The harvested cork is used in everything from gasketing materials to shoe soles, but its primary role has always been keeping wine and air apart. It is wine producers who provide the cork farmers with the majority of their income. In 1999, according to government figures, bottle stoppers accounted for 71 per cent of cork exports by value. And as the worlds biggest producer, the Portuguese cork industry is vital to the countrys economy, earning 740 million euro in foreign sales last year and employing an estimated 500,000 people.
Since the first factories began punching corks 200 years ago, the cork and wine trades have gone hand in hand. But lately the relationship has been showing signs of strain, especially in the UK where supermarkets are losing patience with natural corks occasional imperfections. They claim the level of cork-taint, caused by a rogue chemical compound known as TCA, is unacceptable, and are moving swiftly towards synthetic stoppers. And this could spell the end for the cork forests of Portugal.
The first reliable plastic cork was invented in 1992 by the American company Supremecorq, which now supplies over 400 wineries worldwide. Today, its patented thermoplastic stopper is being chased by seven plastic look-a-likes in the race to plug the 15 billion wine bottles produced each year. So far, plastic manufacturers have an estimated 2 per cent of the total, but this is set to rise exponentially. The only barrier, as they see it, is a vague, sentimental attachment among consumers towards natural cork. In the UK, having convinced the big buyers who control 75 per cent of the market, this is beginning to erode fast. Already a quarter of the wines sold by Tesco and Asda/Wal-Mart are bottled under plastic, and their main rivals are not far behind.
Having spent the last 20 years studying the cork forests, wildlife biologist Dr Luis Palma is in no doubt about the threat to the environment if cork loses the battle against plastic, for Portugals 720,000 hectares of cork forests a third of the worlds total support a fragile, biodiverse ecosystem. The value of the forests will diminish and there will be irresistible economic pressure for them to be replaced, he says. It is hard to see anything that could replace cork that would be environmentally sustainable given the poor soil and harsh climate. And the forests also support other aspects of the local economy. On a small patch of cork land a farmer can raise a herd of goats, a few cows and some pigs to forage for acorns and graze beneath the trees, explains Helena Freitas, President of Portugals oldest conservation group, the Liga para a Proteccao da Natureza.

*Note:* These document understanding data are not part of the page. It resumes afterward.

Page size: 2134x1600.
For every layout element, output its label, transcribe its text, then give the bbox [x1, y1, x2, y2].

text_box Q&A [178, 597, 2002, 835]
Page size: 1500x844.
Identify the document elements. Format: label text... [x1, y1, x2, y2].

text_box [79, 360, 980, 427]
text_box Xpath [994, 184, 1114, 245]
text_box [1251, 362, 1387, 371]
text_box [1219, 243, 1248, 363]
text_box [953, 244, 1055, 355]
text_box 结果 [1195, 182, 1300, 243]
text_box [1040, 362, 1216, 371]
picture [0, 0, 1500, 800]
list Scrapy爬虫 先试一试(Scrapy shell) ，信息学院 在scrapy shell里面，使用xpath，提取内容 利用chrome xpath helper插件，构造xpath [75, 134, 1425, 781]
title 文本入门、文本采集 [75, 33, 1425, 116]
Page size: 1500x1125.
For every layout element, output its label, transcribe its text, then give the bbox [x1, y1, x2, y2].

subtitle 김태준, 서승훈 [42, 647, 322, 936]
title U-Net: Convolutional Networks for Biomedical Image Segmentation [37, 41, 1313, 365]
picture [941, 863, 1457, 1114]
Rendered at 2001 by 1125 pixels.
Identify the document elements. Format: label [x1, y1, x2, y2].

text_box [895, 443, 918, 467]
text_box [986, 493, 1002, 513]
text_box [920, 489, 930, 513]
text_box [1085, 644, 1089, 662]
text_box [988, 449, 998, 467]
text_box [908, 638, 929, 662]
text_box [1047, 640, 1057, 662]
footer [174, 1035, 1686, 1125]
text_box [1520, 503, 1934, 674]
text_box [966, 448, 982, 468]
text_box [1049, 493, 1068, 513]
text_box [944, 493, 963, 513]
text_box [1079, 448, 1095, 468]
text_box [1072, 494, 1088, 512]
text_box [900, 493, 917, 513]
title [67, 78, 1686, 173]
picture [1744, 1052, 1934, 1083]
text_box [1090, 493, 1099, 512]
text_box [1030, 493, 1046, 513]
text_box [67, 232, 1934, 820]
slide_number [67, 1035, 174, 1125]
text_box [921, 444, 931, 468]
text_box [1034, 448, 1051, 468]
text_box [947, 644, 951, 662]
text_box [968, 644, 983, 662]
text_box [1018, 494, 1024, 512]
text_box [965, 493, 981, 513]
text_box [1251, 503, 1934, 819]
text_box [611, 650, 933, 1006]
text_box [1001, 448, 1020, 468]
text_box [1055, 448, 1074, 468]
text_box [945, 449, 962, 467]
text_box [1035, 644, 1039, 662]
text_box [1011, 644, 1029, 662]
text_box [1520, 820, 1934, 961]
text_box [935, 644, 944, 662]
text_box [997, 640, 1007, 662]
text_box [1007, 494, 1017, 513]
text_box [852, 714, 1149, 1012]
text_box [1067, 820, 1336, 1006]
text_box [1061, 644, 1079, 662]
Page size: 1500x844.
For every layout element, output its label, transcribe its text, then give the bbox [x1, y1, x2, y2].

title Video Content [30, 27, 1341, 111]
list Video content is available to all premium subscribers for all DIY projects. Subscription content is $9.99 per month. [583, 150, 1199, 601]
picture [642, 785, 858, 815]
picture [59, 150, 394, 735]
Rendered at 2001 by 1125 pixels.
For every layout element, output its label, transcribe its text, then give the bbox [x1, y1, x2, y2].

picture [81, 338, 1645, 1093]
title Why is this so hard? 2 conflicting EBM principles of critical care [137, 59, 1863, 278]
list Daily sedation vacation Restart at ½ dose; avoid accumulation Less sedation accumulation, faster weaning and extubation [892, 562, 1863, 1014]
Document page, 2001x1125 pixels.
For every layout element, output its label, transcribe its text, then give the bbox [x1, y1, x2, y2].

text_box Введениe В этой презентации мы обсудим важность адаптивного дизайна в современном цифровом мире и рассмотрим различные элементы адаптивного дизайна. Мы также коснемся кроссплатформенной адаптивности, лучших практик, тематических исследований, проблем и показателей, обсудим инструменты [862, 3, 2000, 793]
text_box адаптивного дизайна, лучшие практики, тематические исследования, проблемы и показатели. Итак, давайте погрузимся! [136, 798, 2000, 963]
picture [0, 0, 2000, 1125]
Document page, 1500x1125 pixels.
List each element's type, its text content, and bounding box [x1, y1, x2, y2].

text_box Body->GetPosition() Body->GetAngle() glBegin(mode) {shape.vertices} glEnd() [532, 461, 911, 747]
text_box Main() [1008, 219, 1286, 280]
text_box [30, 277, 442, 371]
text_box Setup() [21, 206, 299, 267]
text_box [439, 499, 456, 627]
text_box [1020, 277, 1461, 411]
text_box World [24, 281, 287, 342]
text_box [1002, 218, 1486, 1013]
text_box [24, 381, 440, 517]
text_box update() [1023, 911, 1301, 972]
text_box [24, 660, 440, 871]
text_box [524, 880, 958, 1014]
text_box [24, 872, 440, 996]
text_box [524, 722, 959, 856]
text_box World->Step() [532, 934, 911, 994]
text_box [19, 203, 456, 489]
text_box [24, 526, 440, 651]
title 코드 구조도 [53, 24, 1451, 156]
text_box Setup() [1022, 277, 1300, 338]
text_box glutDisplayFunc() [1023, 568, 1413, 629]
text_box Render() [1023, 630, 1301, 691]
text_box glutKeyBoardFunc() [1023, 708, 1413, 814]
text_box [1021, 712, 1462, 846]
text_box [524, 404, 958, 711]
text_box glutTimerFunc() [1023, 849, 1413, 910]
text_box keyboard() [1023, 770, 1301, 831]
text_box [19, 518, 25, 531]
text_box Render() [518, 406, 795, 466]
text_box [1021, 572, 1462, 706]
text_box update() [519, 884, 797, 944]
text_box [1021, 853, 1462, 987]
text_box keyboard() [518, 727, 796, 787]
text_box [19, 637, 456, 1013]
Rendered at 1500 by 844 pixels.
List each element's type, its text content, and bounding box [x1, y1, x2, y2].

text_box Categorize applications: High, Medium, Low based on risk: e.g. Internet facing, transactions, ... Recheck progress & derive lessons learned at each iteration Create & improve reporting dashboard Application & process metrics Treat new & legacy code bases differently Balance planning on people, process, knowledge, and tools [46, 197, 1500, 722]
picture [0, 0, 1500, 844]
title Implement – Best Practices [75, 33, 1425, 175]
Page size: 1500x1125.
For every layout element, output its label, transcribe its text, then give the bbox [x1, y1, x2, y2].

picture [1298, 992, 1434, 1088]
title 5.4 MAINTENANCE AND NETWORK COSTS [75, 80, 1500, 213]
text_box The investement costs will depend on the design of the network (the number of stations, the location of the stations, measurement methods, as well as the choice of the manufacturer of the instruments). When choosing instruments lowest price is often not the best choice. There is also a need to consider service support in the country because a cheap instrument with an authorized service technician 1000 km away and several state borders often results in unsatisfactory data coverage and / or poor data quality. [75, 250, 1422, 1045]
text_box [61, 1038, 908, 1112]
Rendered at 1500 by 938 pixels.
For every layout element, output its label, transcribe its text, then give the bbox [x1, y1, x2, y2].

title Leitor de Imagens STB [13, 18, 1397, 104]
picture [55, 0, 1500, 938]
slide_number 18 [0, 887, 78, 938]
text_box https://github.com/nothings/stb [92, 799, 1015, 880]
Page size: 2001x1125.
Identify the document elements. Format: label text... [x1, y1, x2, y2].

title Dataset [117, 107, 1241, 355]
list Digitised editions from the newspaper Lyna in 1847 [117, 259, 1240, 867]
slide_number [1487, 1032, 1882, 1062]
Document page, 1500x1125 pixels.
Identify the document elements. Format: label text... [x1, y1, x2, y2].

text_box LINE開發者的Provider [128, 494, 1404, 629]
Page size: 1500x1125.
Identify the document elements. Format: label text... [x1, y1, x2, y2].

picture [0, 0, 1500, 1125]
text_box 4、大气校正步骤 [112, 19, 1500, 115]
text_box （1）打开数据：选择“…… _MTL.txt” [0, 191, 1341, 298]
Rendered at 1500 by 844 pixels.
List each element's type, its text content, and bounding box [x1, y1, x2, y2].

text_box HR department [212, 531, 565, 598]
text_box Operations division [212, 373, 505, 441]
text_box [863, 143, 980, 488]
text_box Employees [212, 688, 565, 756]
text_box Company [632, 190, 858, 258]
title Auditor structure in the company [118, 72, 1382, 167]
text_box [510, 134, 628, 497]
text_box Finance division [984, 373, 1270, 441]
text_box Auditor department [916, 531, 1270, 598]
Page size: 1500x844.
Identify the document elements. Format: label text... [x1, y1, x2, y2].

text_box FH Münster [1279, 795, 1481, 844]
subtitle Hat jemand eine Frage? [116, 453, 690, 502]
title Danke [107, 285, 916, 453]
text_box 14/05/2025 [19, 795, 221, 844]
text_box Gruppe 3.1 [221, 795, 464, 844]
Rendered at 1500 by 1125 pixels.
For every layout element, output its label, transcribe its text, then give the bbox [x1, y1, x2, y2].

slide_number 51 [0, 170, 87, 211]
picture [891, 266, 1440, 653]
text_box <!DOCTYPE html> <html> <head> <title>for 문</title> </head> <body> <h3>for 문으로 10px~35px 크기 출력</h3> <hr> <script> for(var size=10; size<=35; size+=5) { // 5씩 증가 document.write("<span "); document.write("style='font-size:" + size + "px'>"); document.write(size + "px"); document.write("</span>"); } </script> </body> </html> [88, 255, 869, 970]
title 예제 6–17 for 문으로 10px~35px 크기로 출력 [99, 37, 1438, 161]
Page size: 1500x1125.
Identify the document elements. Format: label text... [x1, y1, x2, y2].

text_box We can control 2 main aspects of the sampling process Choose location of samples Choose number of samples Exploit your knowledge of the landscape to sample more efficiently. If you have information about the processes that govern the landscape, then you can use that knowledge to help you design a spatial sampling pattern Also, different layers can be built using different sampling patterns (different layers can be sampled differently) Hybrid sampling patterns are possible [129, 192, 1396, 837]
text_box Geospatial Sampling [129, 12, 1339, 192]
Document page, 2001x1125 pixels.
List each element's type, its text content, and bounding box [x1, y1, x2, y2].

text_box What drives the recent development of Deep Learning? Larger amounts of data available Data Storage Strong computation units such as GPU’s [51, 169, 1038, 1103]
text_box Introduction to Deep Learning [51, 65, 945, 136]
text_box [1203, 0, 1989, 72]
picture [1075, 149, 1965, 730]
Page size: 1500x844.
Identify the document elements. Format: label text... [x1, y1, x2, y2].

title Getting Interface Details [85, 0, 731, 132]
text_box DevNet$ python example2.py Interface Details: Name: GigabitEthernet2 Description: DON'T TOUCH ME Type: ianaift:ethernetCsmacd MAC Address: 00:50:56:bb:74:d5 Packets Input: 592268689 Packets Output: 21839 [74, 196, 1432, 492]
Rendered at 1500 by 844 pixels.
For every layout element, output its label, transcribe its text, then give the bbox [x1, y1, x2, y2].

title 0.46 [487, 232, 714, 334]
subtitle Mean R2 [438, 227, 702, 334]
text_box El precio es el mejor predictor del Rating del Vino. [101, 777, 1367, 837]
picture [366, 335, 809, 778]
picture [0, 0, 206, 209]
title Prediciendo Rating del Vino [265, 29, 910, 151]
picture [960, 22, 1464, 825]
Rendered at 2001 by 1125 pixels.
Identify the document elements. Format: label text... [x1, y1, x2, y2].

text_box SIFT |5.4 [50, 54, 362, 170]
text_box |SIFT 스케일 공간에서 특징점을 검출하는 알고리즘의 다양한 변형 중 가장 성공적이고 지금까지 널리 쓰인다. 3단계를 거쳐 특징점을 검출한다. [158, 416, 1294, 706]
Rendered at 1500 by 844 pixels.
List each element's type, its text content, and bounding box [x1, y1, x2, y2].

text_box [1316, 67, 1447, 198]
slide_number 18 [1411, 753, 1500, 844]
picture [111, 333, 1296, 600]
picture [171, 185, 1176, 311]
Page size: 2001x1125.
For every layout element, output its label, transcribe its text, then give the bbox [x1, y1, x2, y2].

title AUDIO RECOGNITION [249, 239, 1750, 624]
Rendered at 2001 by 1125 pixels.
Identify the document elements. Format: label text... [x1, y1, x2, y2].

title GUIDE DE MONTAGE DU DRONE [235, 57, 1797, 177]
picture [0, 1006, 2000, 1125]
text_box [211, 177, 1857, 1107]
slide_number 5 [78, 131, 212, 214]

So are there any alternatives? A Portuguese government scheme to convert the land to cereals after the war was abandoned as a disaster when it was realised the soil was simply not strong enough to support this type of monoculture. At present, corks most serious rival is Eucalyptus, a fast-growing cash-crop for the paper industry whose total plantings have tripled since the seventies to just under 700,000 hectares. Eucalyptus acts like a sponge, choking off the water supply to other plants, leaving the ground between the trees barren. The Royal Society for the Protection of Birds is deeply concerned about the consequences for a variety of native species and migrating birds such as the Blackcap and Common Crane. And theres also the risk of serious soil erosion leading to possible desertification.
Back in the UK the debate over cork has grown increasingly bitter with some supermarkets claiming that up to one bottle in every 12 is corked, a figure vehemently denied by the cork industry. While millions of pounds are being spent on trying to stamp out TCA, the producers of plastic corks say they just want a share of the market and are not out to replace anyone. But that may not be the way it turns out.
Tom Bruce-Gardyne is a freelance environmental journalist.